Дарий посмотрел на стену пещеры позади священных огней, и почувствовал, как сильно забилось сердце. Там был изображен тот, к которому он пришел попытать свою судьбу. Рельефное изображение Зерваны вырубили прямо в скале, и явно в очень далекие времена. Его изрядно закопченный облик был лишь намечен грубым резцом; звериное лицо было плоским, невыразительным, хорошо просматривались только львиная грива, крылья и жезл. По обе стороны повелителя судьбы древний каменотес вырубил трех юношей, трех мужчин и трех старцев. Три возраста – молодость, зрелость и старость – соответствовали будущему, настоящему и прошлому времени, трем стадиям любого процесса: причине, становлению и следствию.
Маг сноровисто полоснул жертвенного барана ножом по горлу, и темно-красная струя хлынула в бронзовый сосуд. Когда он наполнился, старик брызнул несколько капель крови в каждый из четырех огней, а также в нефритовую чашу. После пришел черед и другим дарам богу Зерване: в пламя поочередно были брошены зерна пшеницы и ячменя, кусочки меда в сотах, вяленый овечий сыр и пролито немного молока молодой кобылицы. Огонь недовольно зашипел, на какое-то мгновение притух, но затем взметнулся вверх с новой силой.
Царь перевел дух – жертва принята! Магу не понадобились дополнительные усилия, чтобы поддержать огонь после жертвоприношения. Дарий смотрел на голубоватое пламя и дивился – в очагах не было дров! Там горели камни. Это было настоящее чудо. Что это за камни, царь спросить не решился. Впрочем, он и не надеялся на честный ответ – у магов, как и царей, были свои тайны, и они имели право хранить их с большим тщанием. А уж тайны оракула – тем более.

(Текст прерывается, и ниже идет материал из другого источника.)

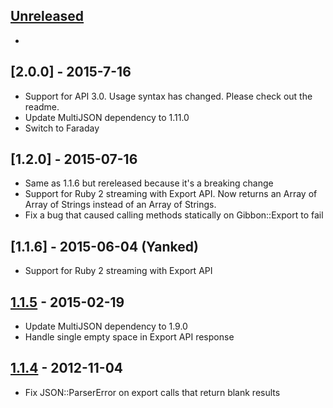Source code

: ## [Unreleased][unreleased]
-
## [2.0.0] - 2015-7-16
- Support for API 3.0. Usage syntax has changed. Please check out the readme.
- Update MultiJSON dependency to 1.11.0
- Switch to Faraday

## [1.2.0] - 2015-07-16
- Same as 1.1.6 but rereleased because it's a breaking change
- Support for Ruby 2 streaming with Export API. Now returns an Array of Array of Strings instead of an Array of Strings.
- Fix a bug that caused calling methods statically on Gibbon::Export to fail

## [1.1.6] - 2015-06-04 (Yanked)
- Support for Ruby 2 streaming with Export API

## [1.1.5] - 2015-02-19
- Update MultiJSON dependency to 1.9.0
- Handle single empty space in Export API response

## [1.1.4] - 2012-11-04
- Fix JSON::ParserError on export calls that return blank results

[unreleased]: https://github.com/amro/gibbon/compare/v1.2.0...HEAD
[1.1.4]: https://github.com/amro/gibbon/compare/v1.1.5...v1.2.0
[1.1.4]: https://github.com/amro/gibbon/compare/v1.1.5...v1.1.5
[1.1.4]: https://github.com/amro/gibbon/compare/v1.1.3...v1.1.4
[1.1.5]: https://github.com/amro/gibbon/compare/v1.1.4...v1.1.5
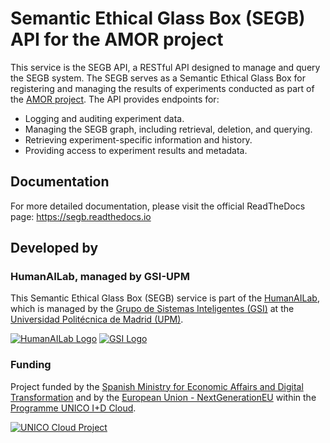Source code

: 
# Semantic Ethical Glass Box (SEGB) API for the AMOR project

This service is the SEGB API, a RESTful API designed to manage and query the SEGB system.
The SEGB serves as a Semantic Ethical Glass Box for registering and managing the results of experiments conducted as part of the [AMOR project](https://www.gsi.upm.es/amor).
The API provides endpoints for:

- Logging and auditing experiment data.
- Managing the SEGB graph, including retrieval, deletion, and querying.
- Retrieving experiment-specific information and history.
- Providing access to experiment results and metadata.

## Documentation

For more detailed documentation, please visit the official ReadTheDocs page:
<https://segb.readthedocs.io>

## Developed by

### HumanAILab, managed by GSI-UPM

This Semantic Ethical Glass Box (SEGB) service is part of the [HumanAILab](https://gsi.upm.es/humanailab), which is managed by the [Grupo de Sistemas Inteligentes (GSI)](https://www.gsi.upm.es) at the [Universidad Politécnica de Madrid (UPM)](https://www.upm.es).

[![HumanAILab Logo](https://gsi.upm.es/images/logos/humanai-lab_150x148.png)](https://gsi.upm.es/humanailab)
[![GSI Logo](https://gsi.upm.es/images/logos/logo_gsi_150x138.png)](https://www.gsi.upm.es)

### Funding

Project funded by the [Spanish Ministry for Economic Affairs and Digital Transformation](https://digital.gob.es/index.html) and by the [European Union - NextGenerationEU](https://next-generation-eu.europa.eu/index_es) within the [Programme UNICO I+D Cloud](https://portalayudas.digital.gob.es/unico-idcloud/Paginas/Index.aspx).

[![UNICO Cloud Project](https://www.gsi.upm.es/images/articles/img-unico-cloud.jpg)](https://portalayudas.digital.gob.es/unico-idcloud/Paginas/Index.aspx)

Маг бросил многозначительный взгляд на Артагерса, который неприкаянно торчал у входа в пещеру, царь понял, и жестом выпроводил хазарапатиша вон. Теперь в пещере остались только они одни. Но не успел Дарий и глазом мигнуть, как возле чаши, словно из каменного пола, выросла прорицательница. Царь не очень верил в разные чудеса, и сразу понял, что в пещере есть боковые ответвления, где и таилось женоподобное существо, представшее перед Дарием.

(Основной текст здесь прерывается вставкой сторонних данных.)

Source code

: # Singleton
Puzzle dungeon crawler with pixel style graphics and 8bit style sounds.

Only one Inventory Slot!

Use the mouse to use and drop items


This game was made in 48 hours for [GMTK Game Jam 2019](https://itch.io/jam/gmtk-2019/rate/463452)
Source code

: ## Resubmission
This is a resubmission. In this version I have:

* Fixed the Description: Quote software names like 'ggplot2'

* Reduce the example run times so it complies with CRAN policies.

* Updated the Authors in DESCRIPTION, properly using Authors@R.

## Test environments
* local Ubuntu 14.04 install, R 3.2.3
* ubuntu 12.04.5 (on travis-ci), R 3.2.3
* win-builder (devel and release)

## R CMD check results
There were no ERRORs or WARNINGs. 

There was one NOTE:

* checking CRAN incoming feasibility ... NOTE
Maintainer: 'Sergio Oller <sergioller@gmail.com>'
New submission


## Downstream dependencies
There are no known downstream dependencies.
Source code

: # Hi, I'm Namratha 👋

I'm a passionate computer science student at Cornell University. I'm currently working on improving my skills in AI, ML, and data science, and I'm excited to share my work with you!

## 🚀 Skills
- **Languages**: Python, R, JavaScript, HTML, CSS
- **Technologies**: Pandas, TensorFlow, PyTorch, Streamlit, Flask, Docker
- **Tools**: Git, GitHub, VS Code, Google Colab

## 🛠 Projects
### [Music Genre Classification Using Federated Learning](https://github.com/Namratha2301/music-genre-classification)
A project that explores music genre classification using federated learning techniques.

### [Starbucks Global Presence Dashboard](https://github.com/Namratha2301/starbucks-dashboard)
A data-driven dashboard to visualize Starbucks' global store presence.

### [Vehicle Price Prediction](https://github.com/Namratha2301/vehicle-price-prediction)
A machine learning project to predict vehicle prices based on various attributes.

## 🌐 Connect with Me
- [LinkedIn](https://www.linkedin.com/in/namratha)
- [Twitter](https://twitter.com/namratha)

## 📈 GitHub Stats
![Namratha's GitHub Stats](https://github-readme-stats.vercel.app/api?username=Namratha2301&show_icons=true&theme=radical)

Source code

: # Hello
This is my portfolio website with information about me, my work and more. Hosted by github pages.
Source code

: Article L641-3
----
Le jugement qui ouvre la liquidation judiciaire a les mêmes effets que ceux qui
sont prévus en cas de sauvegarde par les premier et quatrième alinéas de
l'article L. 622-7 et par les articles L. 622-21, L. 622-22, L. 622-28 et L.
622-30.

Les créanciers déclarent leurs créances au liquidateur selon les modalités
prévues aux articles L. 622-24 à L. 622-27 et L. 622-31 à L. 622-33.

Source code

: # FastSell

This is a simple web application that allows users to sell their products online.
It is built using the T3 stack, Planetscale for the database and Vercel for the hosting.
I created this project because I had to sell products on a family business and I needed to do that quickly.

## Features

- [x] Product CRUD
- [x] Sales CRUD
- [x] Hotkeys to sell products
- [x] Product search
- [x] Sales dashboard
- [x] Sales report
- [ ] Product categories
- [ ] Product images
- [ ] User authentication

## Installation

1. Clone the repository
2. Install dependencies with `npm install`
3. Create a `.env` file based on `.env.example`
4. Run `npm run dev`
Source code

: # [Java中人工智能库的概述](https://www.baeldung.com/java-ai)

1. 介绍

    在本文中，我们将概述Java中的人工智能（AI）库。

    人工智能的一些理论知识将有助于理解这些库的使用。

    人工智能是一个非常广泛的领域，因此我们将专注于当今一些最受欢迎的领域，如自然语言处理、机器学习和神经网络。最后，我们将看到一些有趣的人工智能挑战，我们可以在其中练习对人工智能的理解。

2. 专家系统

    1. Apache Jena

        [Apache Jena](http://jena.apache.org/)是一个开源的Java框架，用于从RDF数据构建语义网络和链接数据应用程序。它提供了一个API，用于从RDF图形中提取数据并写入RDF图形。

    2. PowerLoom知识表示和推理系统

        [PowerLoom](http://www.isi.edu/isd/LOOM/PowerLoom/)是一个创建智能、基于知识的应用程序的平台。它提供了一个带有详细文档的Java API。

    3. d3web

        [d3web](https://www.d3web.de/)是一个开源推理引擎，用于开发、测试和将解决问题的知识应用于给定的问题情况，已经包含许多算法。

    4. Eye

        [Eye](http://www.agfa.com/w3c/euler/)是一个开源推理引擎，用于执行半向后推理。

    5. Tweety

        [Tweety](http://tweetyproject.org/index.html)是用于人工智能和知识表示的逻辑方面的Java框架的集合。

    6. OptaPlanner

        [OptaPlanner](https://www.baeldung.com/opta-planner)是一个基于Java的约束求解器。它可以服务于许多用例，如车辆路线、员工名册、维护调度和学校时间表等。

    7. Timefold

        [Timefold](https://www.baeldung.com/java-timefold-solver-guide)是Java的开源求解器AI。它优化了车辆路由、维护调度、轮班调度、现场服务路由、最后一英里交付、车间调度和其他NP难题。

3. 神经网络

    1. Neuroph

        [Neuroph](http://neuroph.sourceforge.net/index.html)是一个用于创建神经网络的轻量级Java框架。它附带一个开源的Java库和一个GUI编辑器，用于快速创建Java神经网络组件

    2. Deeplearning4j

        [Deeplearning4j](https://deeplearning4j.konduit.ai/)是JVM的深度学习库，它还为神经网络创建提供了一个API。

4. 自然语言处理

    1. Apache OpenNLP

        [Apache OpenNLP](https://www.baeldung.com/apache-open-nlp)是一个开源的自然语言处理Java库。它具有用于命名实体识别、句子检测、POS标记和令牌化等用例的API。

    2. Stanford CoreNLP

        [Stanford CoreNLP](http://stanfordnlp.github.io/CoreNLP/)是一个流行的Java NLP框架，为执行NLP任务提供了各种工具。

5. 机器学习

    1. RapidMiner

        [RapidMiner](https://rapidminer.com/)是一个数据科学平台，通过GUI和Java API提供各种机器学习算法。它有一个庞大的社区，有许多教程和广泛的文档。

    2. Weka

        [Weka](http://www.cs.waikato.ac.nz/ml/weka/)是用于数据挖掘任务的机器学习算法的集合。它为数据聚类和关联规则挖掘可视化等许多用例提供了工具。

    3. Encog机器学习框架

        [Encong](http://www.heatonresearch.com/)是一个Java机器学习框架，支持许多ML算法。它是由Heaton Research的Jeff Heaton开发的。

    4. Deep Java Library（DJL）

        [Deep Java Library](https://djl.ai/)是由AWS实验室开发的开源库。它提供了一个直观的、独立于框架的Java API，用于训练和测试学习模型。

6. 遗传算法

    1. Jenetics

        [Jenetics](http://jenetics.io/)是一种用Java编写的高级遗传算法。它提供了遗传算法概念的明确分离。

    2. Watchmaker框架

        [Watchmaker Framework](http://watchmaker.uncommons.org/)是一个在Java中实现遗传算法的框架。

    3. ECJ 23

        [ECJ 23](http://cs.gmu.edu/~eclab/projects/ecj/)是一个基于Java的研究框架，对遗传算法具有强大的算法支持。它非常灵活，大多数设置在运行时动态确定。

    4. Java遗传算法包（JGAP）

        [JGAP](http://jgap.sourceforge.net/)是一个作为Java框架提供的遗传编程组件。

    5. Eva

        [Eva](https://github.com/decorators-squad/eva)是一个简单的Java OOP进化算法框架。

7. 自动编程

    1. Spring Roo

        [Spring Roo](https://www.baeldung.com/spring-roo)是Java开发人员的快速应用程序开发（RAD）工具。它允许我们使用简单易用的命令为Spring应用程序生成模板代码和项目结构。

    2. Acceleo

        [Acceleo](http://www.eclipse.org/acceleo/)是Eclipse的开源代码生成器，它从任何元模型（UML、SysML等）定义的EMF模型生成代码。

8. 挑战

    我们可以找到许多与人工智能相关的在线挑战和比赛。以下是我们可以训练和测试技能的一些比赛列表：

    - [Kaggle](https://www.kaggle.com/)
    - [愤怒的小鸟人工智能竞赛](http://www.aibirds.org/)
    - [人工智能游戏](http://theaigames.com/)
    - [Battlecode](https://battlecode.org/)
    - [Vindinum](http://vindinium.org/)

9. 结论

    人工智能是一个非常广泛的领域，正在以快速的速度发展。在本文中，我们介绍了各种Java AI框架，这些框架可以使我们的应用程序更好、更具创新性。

У прорицательницы имелась высокая женская грудь, но ее нарумяненное лицо покрывала растительность, а небольшая жидкая борода была тщательно завита. Одежда служительницы Зерваны тоже была женской – пестрой, яркой, но широкий кожаный пояс, который она носила, был воинским, с приклепанными бронзовыми пластинами. Правда, вместо оружия на поясе висели разные магические побрякушки, в том числе и небольшие косточки каких-то животных. В общем, вид прорицательницы (или прорицателя?) впечатлял.
– Я знаю, о чем ты хочешь спросить, царь царей, – высоким голосом сказала прорицательница. – Но удостоит ли тебя ответом всемилостивейший Зервана, про то мне знать не дано. Пока не дано. Для тебя, великий царь, избранник судьбы, я постараюсь…
Все дальнейшее происходило словно в каком-то тумане. Маг сыпнул в чашу жменю порошка с едким запахом, а затем начал бросать туда семена конопли (уж их-то царь хорошо знал). В какой-то момент жидкость в чаше загорелась (как у мага получилось ее поджечь, Дарий так и не понял), и запах конопли, заполнив всю пещеру, начал кружить голову.